Stock-Based Compensation Expense
We account for stock-based compensation in accordance with the provisions of FAS 123R, “Share-Based Payment” (“FAS123R”). Under the fair value recognition provisions of FAS 123R, stock-based compensation cost is estimated at the grant date based on the fair value of the award and is recognized as expense ratably over the requisite service period of the award. Determining the appropriate fair value model and calculating the fair value of the stock-based awards, which includes estimates of stock price volatility, forfeiture rates and expected lives, requires judgment that could materially impact our operating results.
Fair Value Measurements
In September 2006, the FASB issued FAS No. 157, “Fair Value Measurements,” (“FAS 157”), which is effective for fiscal years beginning after November 15, 2007 and for interim periods within those years. We adopted FAS 157 on December 31, 2007 with the exception of the application of the statement to non-recurring non-financial assets and non-financial liabilities.
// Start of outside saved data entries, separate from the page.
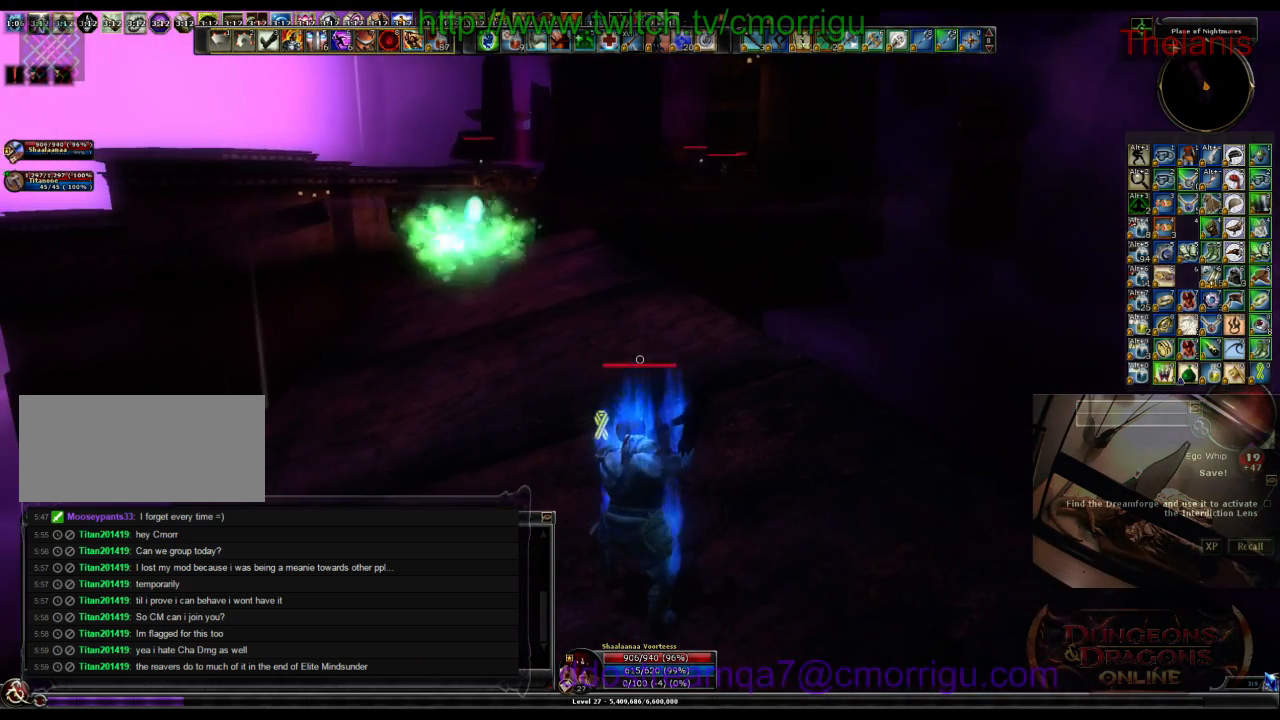
{"keys": [], "events": []}
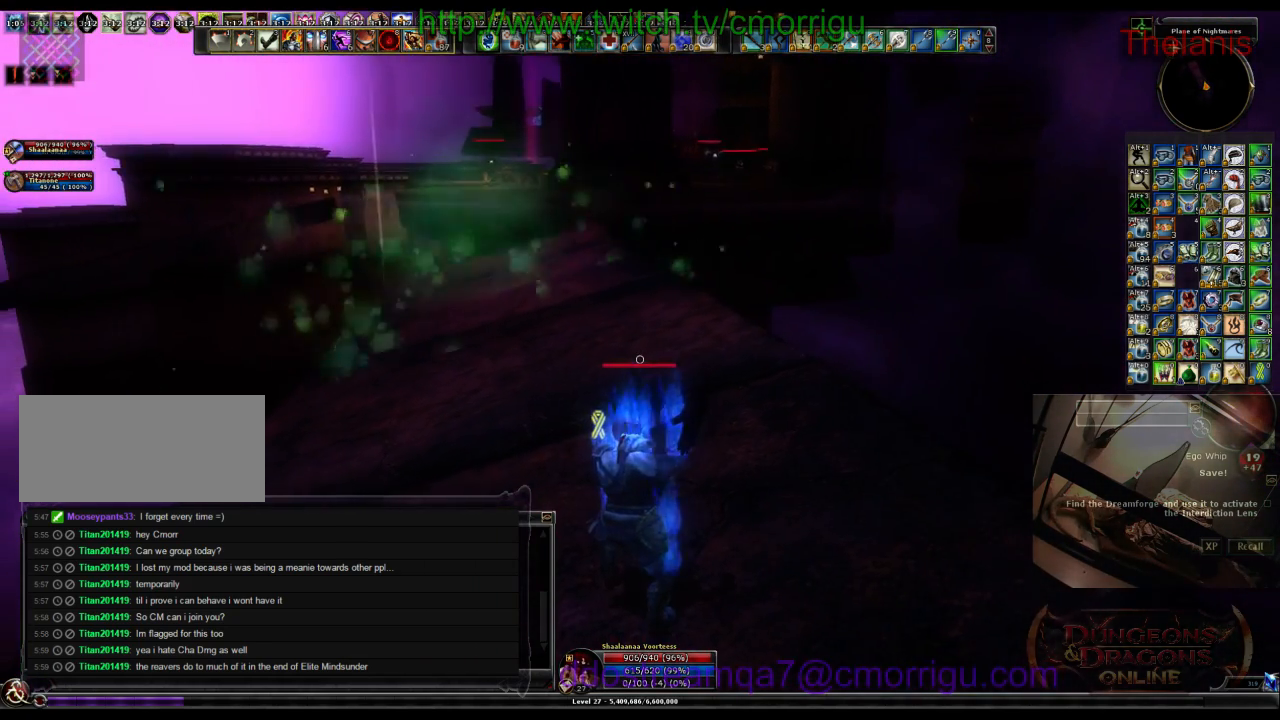
{"keys": [], "events": []}
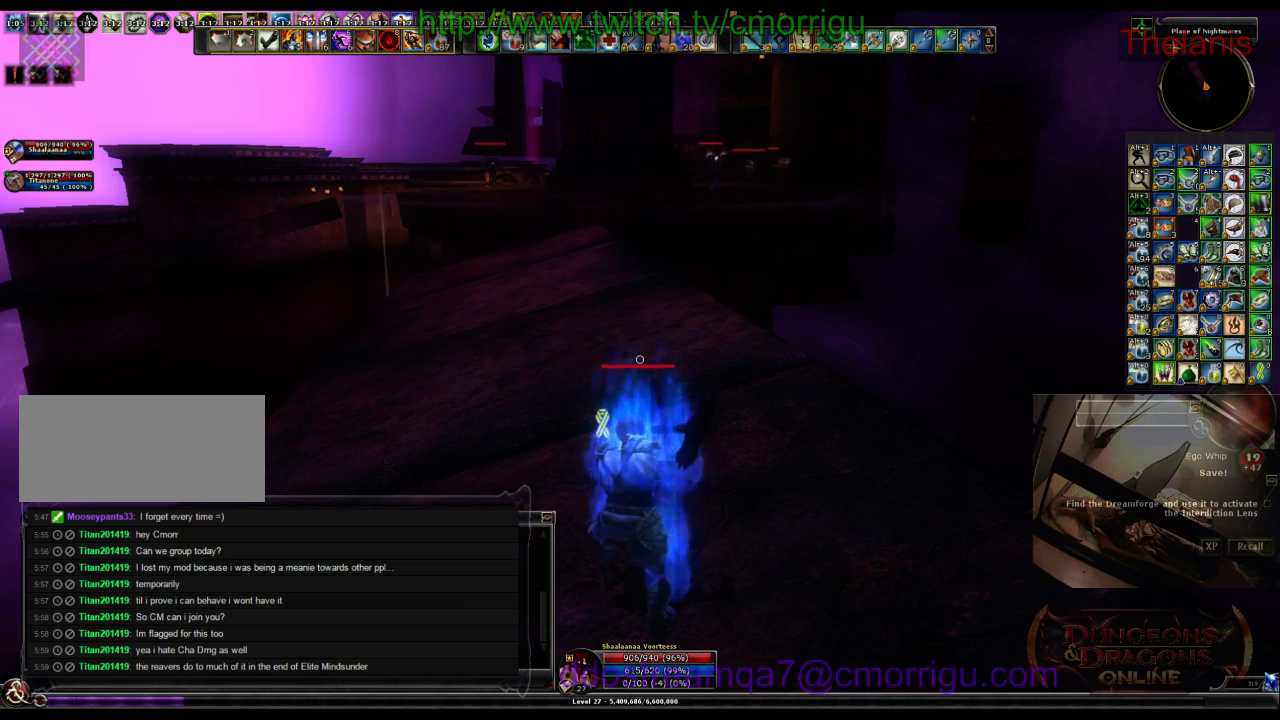
{"keys": [], "events": [[200, "d", "down"], [367, "d", "up"]]}
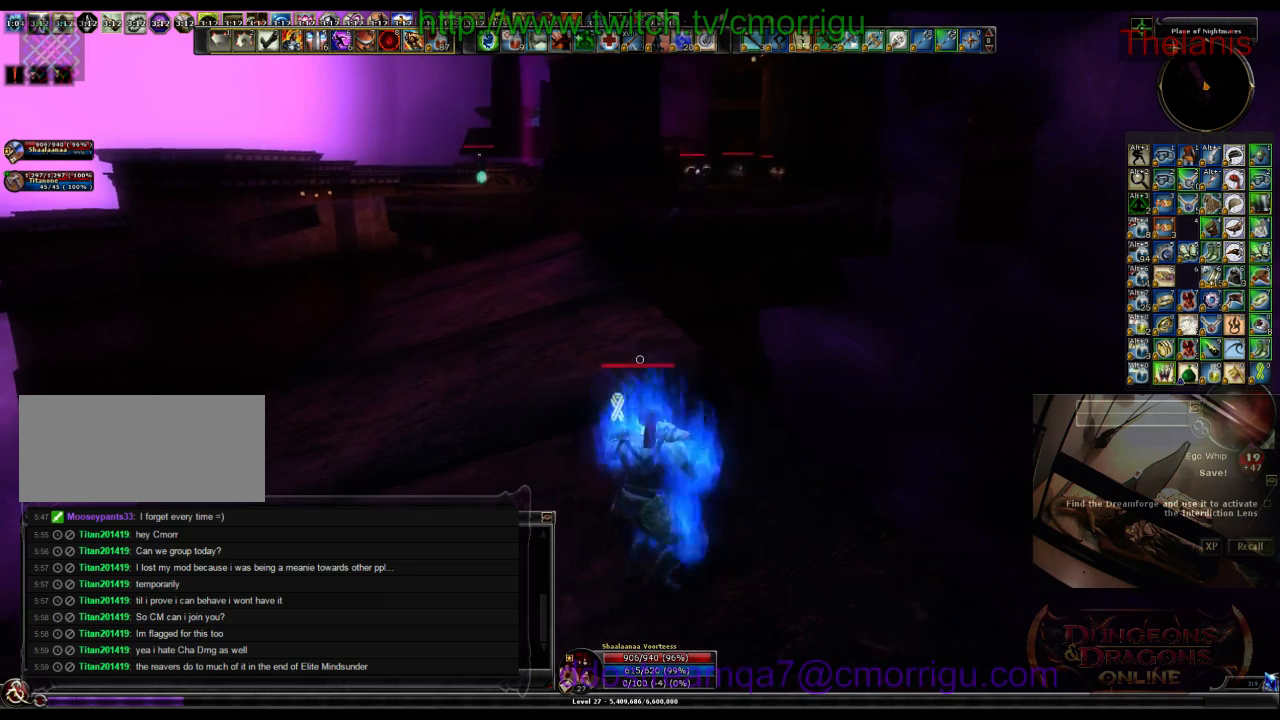
{"keys": [], "events": [[167, "s", "down"], [433, "s", "up"]]}
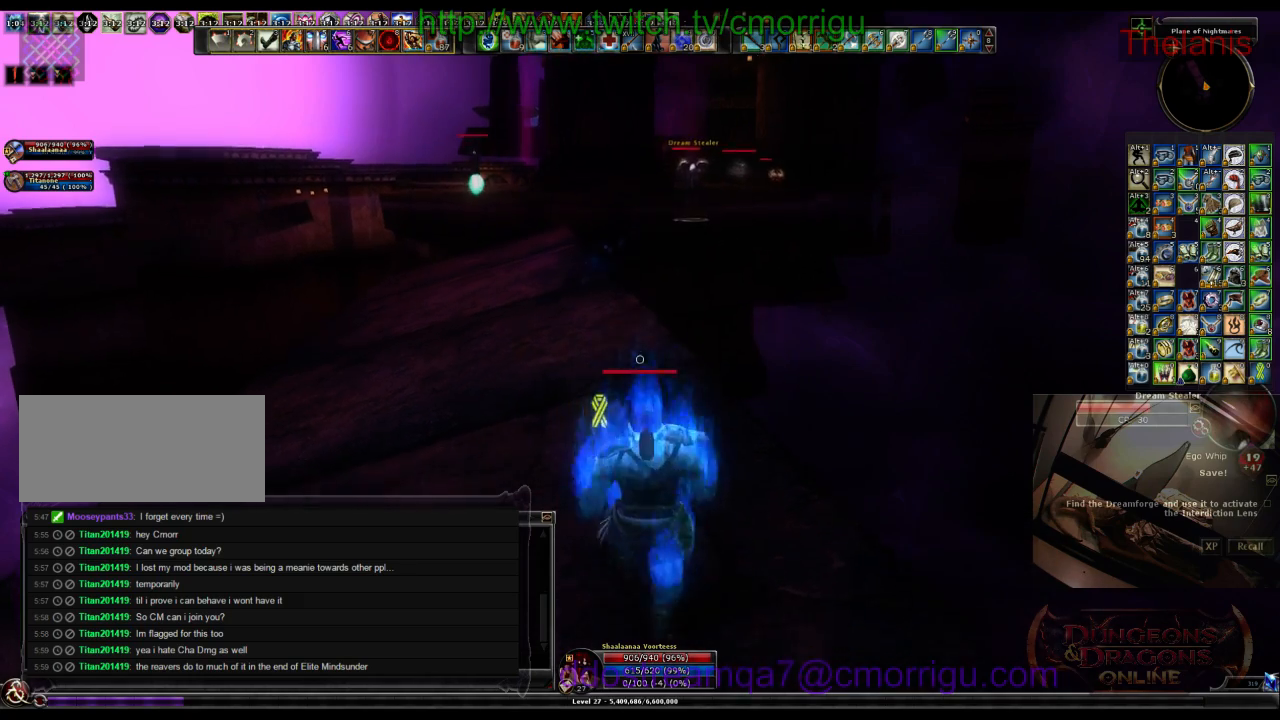
{"keys": [], "events": []}
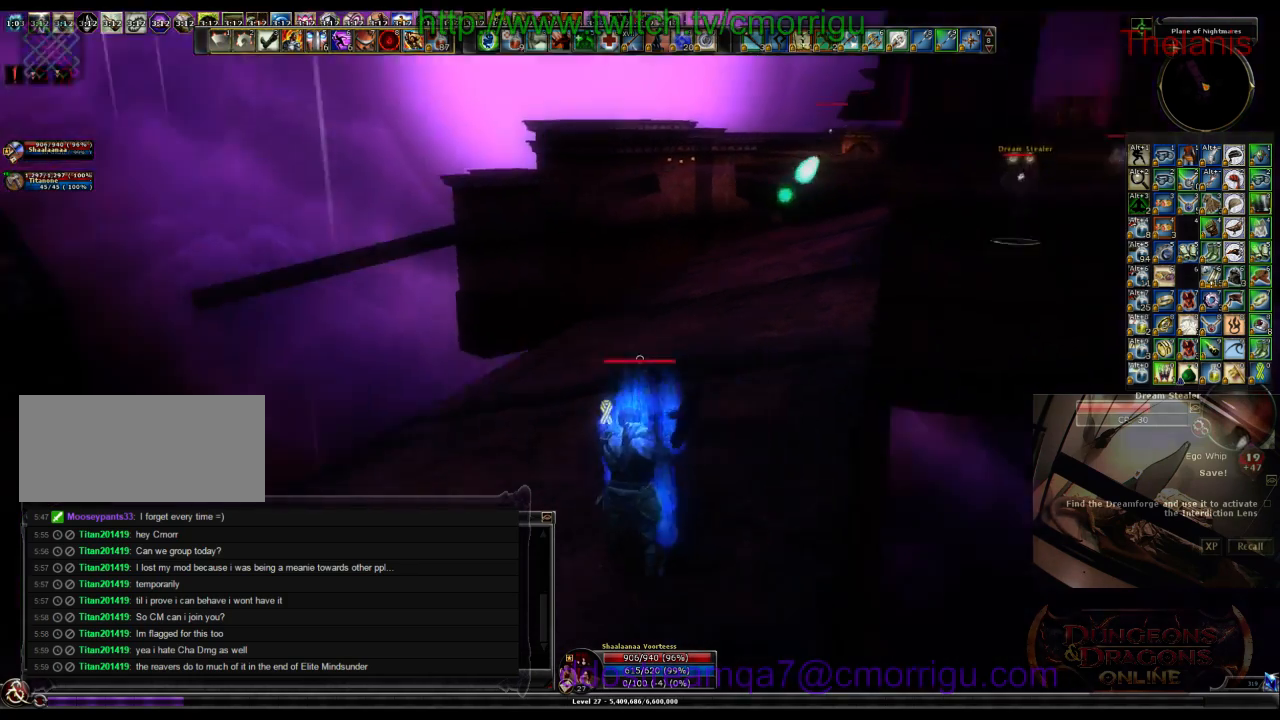
{"keys": [], "events": []}
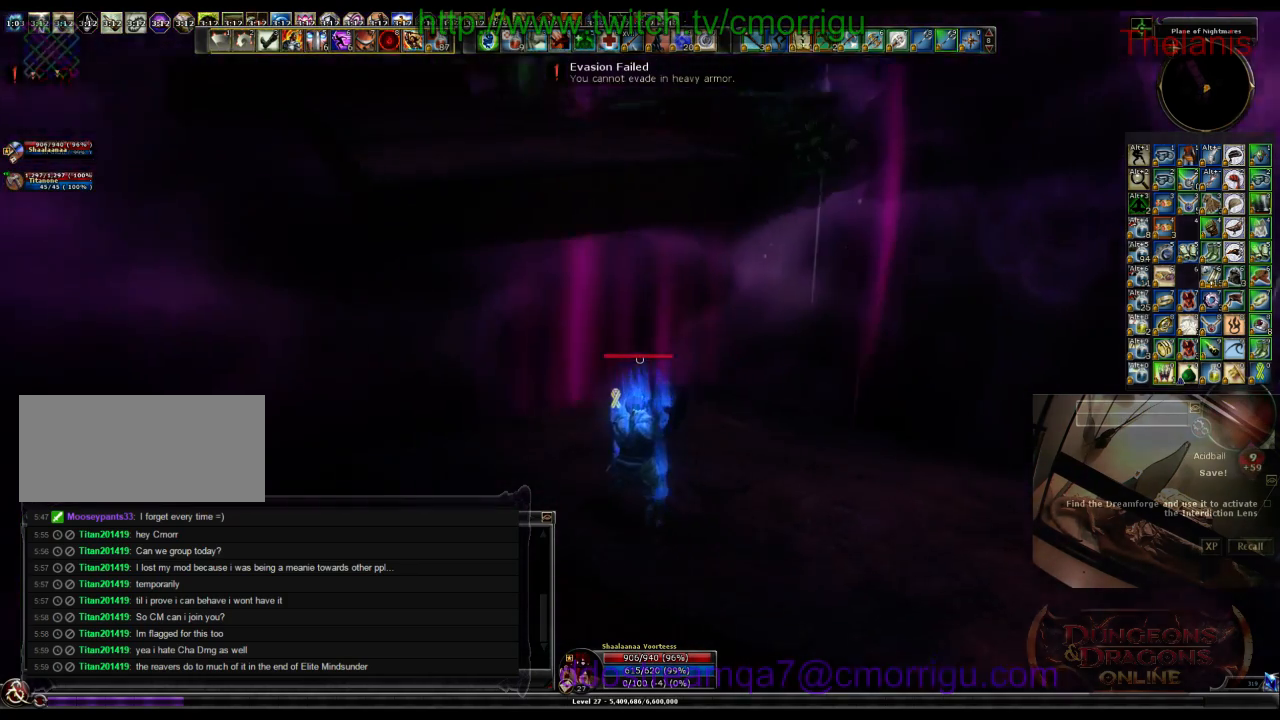
{"keys": [], "events": []}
We adopted FAS 157 as it relates to non-financial assets and liabilities on December 29, 2008, the first day of our fiscal year beginning after November 15, 2008, which is the end of the one-year deferral period proscribed in FSP 157-2 “Effective Date of FASB Statement No. 157”. FAS 157 defines fair value, establishes a framework for measuring fair value and expands the related disclosure requirements. This statement applies under other accounting pronouncements that require or permit fair value measurements. and establishes a fair value hierarchy that prioritizes the inputs to valuation techniques used to measure fair value into three broad levels which distinguish between assumptions based on market data (observable inputs) and our assumptions (unobservable inputs). The level in the fair value hierarchy within which the respective fair value measurement falls is determined based on the lowest level input that is significant to the measurement in its entirety. Level 1 inputs are quoted market prices in active markets for identical assets or liabilities, Level 2 inputs are other than quotable market prices included in Level 1 that are observable for the asset or liability either directly or indirectly through corroboration with observable market data. Level 3 inputs are unobservable inputs for the assets or liabilities that reflect management’s own assumptions about the assumptions market participants would use in pricing the asset or liability.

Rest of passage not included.